やること
A - 歯の黄ばみの本文のうち、「私たちの歯は、もともと真っ白」から「去してもらう必要があります。」までを全部そのまま書き出してください。
B - 歯の黄ばみの本文を、最後の文の次から書き進めてください。

本文
------------------------
私たちの歯は、もともと真っ白ではなく、少しだけ黄色味がかっています。これは半透明のエナメル質を通して、黄色い象牙質が透けて見えているからです。その点を踏まえても、明らかに黄ばんでいる場合は、次の5つの原因が考えられます。
原因①飲食物・タバコ
歯の黄ばみの主な原因は、ステインです。着色汚れとも呼ばれるこの症状は、色素が豊富に含まれた食べ物や飲み物を習慣的に摂取することで生じます。具体的には、コーヒーや紅茶、赤ワインなどを毎日飲むことで、歯の表面に着色性の汚れが付着して黄ばみを生じさせます。タバコの煙に含まれるヤニも同様の症状をもたらすことから、喫煙習慣も歯の黄ばみの原因となります。今現在、歯の黄ばみに悩まされていて、上述したような食習慣や喫煙習慣がある方は、十分にご注意ください。ちなみに、ステインは歯磨きで取り除くことが困難な汚れであり、プロフェッショナルケアで除去してもらう必要があります。
------------------------
表示データ
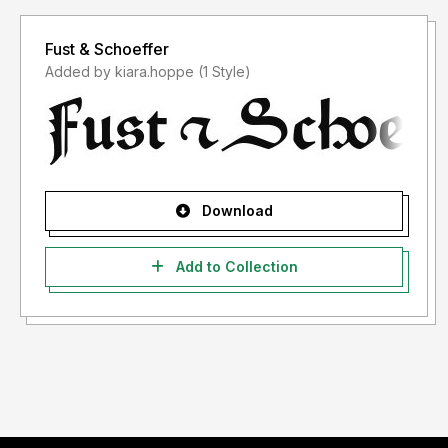
Fust & Schoeffer
Added by kiara.hoppe (1 Style)
Download
Add to Collection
------------------------
答えの例
A -
私たちの歯は、もともと真っ白ではなく、少しだけ黄色味がかっています。これは半透明のエナメル質を通して、黄色い象牙質が透けて見えているからです。その点を踏まえても、明らかに黄ばんでいる場合は、次の5つの原因が考えられます。
原因①飲食物・タバコ
歯の黄ばみの主な原因は、ステインです。着色汚れとも呼ばれるこの症状は、色素が豊富に含まれた食べ物や飲み物を習慣的に摂取することで生じます。具体的には、コーヒーや紅茶、赤ワインなどを毎日飲むことで、歯の表面に着色性の汚れが付着して黄ばみを生じさせます。タバコの煙に含まれるヤニも同様の症状をもたらすことから、喫煙習慣も歯の黄ばみの原因となります。今現在、歯の黄ばみに悩まされていて、上述したような食習慣や喫煙習慣がある方は、十分にご注意ください。ちなみに、ステインは歯磨きで取り除くことが困難な汚れであり、プロフェッショナルケアで除去してもらう必要があります。

B -
原因②歯の磨き残し
歯の表面に歯垢や歯石が堆積することでも歯の黄ばみが生じます。歯垢は白い物質ですが、食品の色素が浸透すると、黄色く変化します。歯石も同様に黄色くなることがあります。歯垢は歯の表面に付着した細菌の塊であり、その成分のほとんどが水なので、歯ブラシによるブラッシングで容易に取り除けます。歯石は石のように硬い物質なので、歯科医院でなければ取り除けません。
原因③加齢
歯は、加齢によっても黄ばんでいきます。上述したように、私たちの歯はもともと象牙質の色が透過しており、少し黄色味がかっているのですが、加齢に伴ってエナメル質が薄くなると、その症状がさらに強くなります。とはいえ、加齢による歯の黄ばみも若い頃から適切なケアを行うことで、ある程度抑えることは可能です。
原因④薬・怪我
歯の発育期に特定の薬剤を長期間服用すると、歯が黄ばむことがあります。テトラサイクリンという抗生剤がもっとも有名で、その特徴的な症状を「テトラサイクリン歯」と呼んでいます。また、転んだ時に拍子に歯を強打することでも歯が変色することがあります。これは黄ばむというよりは、黒ずむといった方が正確です。
原因⑤生まれつき
先天性の病気の影響で、生まれつき歯が黄ばんでいることもあります。乳歯や永久歯が生えた時点で黄ばみが確認できるので、比較的原因を特定しやすいです。異常が認められたらすぐ歯科医院や病院を受診しましょう。